Con 66 voti a favore (il PdCat, partito dell’ex presidente Carles Puigdemont, e Esquerra Republicana, che ha accettato a denti stretti un candidato molto divisivo pur di avere un governo), 65 contrari (tutto l’arco cosiddetto costituzionalista – Ciudadanos, socialisti e popolari – più il partito di sinistra guidato da Ada Colau, Catalunya en comú) e le 4 astensioni della Cup (che hanno ancora una volta scelto di dare priorità a un vago progetto di indipendenza e allo scontro con Madrid piuttosto che a una piattaforma sociale), Torra è riuscito a superare la seconda votazione parlamentare (la prima è stata sabato), dove per ottenere l’investitura bastavano più sì che no. Chiave è stata la scelta di Madrid di non impugnare la delega del voto concessa dalla presidenza del Parlament a Puigdemont e all’ex ministro Comín: senza questi due voti, Torra non ce l’avrebbe fatta.

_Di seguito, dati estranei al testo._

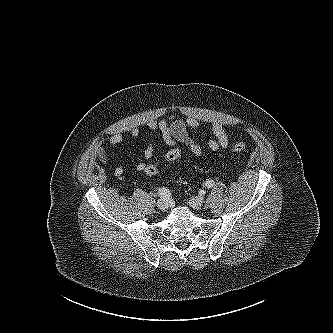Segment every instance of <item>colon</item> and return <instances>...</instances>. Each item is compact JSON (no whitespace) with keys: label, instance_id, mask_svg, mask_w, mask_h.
I'll list each match as a JSON object with an SVG mask.
<instances>
[{"label":"colon","instance_id":"colon-1","mask_svg":"<svg viewBox=\"0 0 333 333\" xmlns=\"http://www.w3.org/2000/svg\"><path fill=\"white\" fill-rule=\"evenodd\" d=\"M247 149V145L243 142L235 143L231 146V152H242ZM181 157V151L177 148L169 149L165 154V159L168 161H175ZM159 167L155 164H146L144 173L147 176H155L159 173Z\"/></svg>","mask_w":333,"mask_h":333}]
</instances>
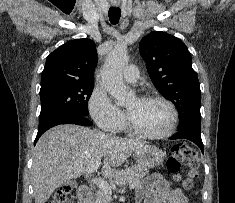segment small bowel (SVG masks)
I'll return each instance as SVG.
<instances>
[{"label": "small bowel", "instance_id": "1", "mask_svg": "<svg viewBox=\"0 0 235 203\" xmlns=\"http://www.w3.org/2000/svg\"><path fill=\"white\" fill-rule=\"evenodd\" d=\"M146 196L145 203H188L186 196L178 189L171 188L160 174L146 177L136 191L138 199Z\"/></svg>", "mask_w": 235, "mask_h": 203}]
</instances>
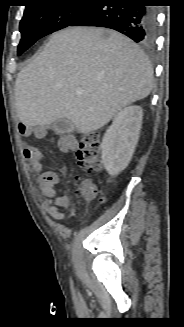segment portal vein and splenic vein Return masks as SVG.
I'll list each match as a JSON object with an SVG mask.
<instances>
[{"instance_id":"1","label":"portal vein and splenic vein","mask_w":184,"mask_h":327,"mask_svg":"<svg viewBox=\"0 0 184 327\" xmlns=\"http://www.w3.org/2000/svg\"><path fill=\"white\" fill-rule=\"evenodd\" d=\"M76 93H77L78 95H80V94H82V90L79 89V90L76 91Z\"/></svg>"}]
</instances>
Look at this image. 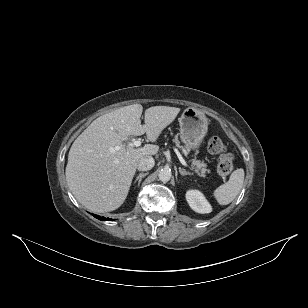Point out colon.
Instances as JSON below:
<instances>
[{
  "label": "colon",
  "mask_w": 308,
  "mask_h": 308,
  "mask_svg": "<svg viewBox=\"0 0 308 308\" xmlns=\"http://www.w3.org/2000/svg\"><path fill=\"white\" fill-rule=\"evenodd\" d=\"M208 151L218 156L217 172L227 176L233 170V156L227 151L225 143L219 137H212L208 142Z\"/></svg>",
  "instance_id": "5ec220e1"
}]
</instances>
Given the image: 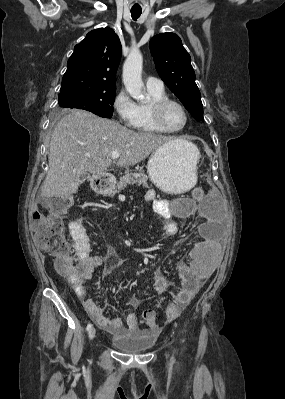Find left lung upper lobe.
Listing matches in <instances>:
<instances>
[{"mask_svg": "<svg viewBox=\"0 0 285 399\" xmlns=\"http://www.w3.org/2000/svg\"><path fill=\"white\" fill-rule=\"evenodd\" d=\"M156 70L166 86L197 121H204L200 91L195 83L191 57L174 33H161L149 42Z\"/></svg>", "mask_w": 285, "mask_h": 399, "instance_id": "5c2ea615", "label": "left lung upper lobe"}]
</instances>
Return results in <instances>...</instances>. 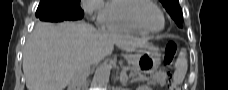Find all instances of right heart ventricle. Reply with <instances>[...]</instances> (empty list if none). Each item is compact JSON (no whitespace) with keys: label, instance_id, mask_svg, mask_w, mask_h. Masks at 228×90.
<instances>
[{"label":"right heart ventricle","instance_id":"right-heart-ventricle-1","mask_svg":"<svg viewBox=\"0 0 228 90\" xmlns=\"http://www.w3.org/2000/svg\"><path fill=\"white\" fill-rule=\"evenodd\" d=\"M139 0H109L105 6L104 27L111 31L145 34L129 18V9Z\"/></svg>","mask_w":228,"mask_h":90}]
</instances>
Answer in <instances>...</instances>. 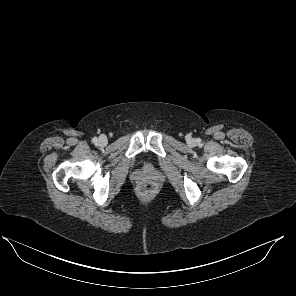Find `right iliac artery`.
<instances>
[{"mask_svg":"<svg viewBox=\"0 0 296 296\" xmlns=\"http://www.w3.org/2000/svg\"><path fill=\"white\" fill-rule=\"evenodd\" d=\"M92 142H93V143H97V142H98V139H97L96 137H94V138L92 139Z\"/></svg>","mask_w":296,"mask_h":296,"instance_id":"right-iliac-artery-1","label":"right iliac artery"}]
</instances>
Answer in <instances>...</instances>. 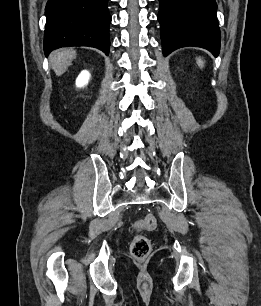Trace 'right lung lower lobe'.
<instances>
[{
    "label": "right lung lower lobe",
    "instance_id": "obj_1",
    "mask_svg": "<svg viewBox=\"0 0 261 306\" xmlns=\"http://www.w3.org/2000/svg\"><path fill=\"white\" fill-rule=\"evenodd\" d=\"M108 0H48L44 52L62 46H90L109 53Z\"/></svg>",
    "mask_w": 261,
    "mask_h": 306
}]
</instances>
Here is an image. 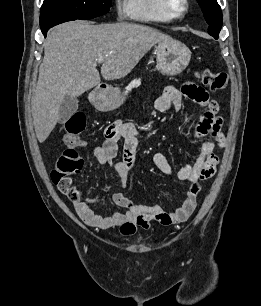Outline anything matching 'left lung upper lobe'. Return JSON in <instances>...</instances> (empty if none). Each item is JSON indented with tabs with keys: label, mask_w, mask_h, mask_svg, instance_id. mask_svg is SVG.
Returning <instances> with one entry per match:
<instances>
[{
	"label": "left lung upper lobe",
	"mask_w": 261,
	"mask_h": 306,
	"mask_svg": "<svg viewBox=\"0 0 261 306\" xmlns=\"http://www.w3.org/2000/svg\"><path fill=\"white\" fill-rule=\"evenodd\" d=\"M204 17L209 24L208 32L213 37H219L222 27V12L217 0H197Z\"/></svg>",
	"instance_id": "5c2ea615"
}]
</instances>
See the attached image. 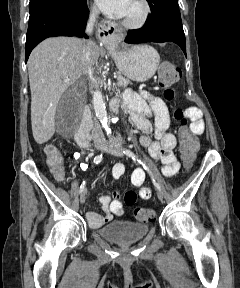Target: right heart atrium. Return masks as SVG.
Instances as JSON below:
<instances>
[{"mask_svg": "<svg viewBox=\"0 0 240 288\" xmlns=\"http://www.w3.org/2000/svg\"><path fill=\"white\" fill-rule=\"evenodd\" d=\"M91 12L93 15H97L98 11L95 7H92Z\"/></svg>", "mask_w": 240, "mask_h": 288, "instance_id": "right-heart-atrium-1", "label": "right heart atrium"}]
</instances>
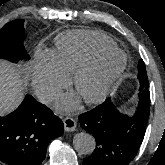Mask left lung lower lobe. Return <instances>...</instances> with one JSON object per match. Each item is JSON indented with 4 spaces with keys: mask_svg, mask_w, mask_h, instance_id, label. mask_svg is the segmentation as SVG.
<instances>
[{
    "mask_svg": "<svg viewBox=\"0 0 165 165\" xmlns=\"http://www.w3.org/2000/svg\"><path fill=\"white\" fill-rule=\"evenodd\" d=\"M149 110L138 107L129 117L120 113L107 99L81 114V127L96 140L94 152L83 159V165H128L143 141Z\"/></svg>",
    "mask_w": 165,
    "mask_h": 165,
    "instance_id": "0a47b994",
    "label": "left lung lower lobe"
}]
</instances>
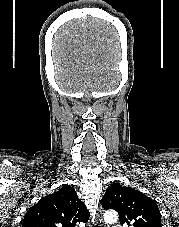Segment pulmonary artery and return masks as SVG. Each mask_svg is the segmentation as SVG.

Arrivare a questo punto però è stato molto complesso, pieno di tira e molla fra il governo spagnolo e quello catalano. Armi giudiziali in pugno, Rajoy ha impedito la nomina di tre candidati: lo stesso Puigdemont (ora a Berlino in attesa di sapere se verrà estradato), Jordi Sánchez (a cui il giudice non ha dato il permesso di lasciare il carcere in cui è rinchiuso in prigione preventiva da ottobre) e Jordi Turull (arrestato e in carcere preventiva dal giorno dopo il primo voto di investitura – in cui non aveva raggiunto la maggioranza assoluta dei voti necessaria in prima votazione).

Dopo che il Parlament la settimana scorsa aveva approvato una legge che permetteva di nominare un candidato assente, il governo spagnolo aveva impugnato la norma davanti al tribunale costituzionale, bloccando la manovra simbolica per votare lo stesso Puigdemont. E così sabato scorso la scelta dell’ex president è caduta su Quim Torra, personaggio molto criticato per i suoi scritti suprematisti (in cui se la prende con «gli spagnoli» e quelli che in Catalogna non parlano catalano, e in generale con la metà dei catalani che non si riconoscono nel progetto indipendentista).

L’unica qualità di Torra è quella di non fare ombra a Puigdemont, che sembra speri di poter tornare ad assumere le redini del governo. La gettonatissima Elsa Artadi, il piatto forte del Pdcat (il partito di Puigdemont) per ora rimarrà come portavoce. Fra i ministri probabilmente verranno nominati simbolicamente molti ex ministri in carcere o in esilio.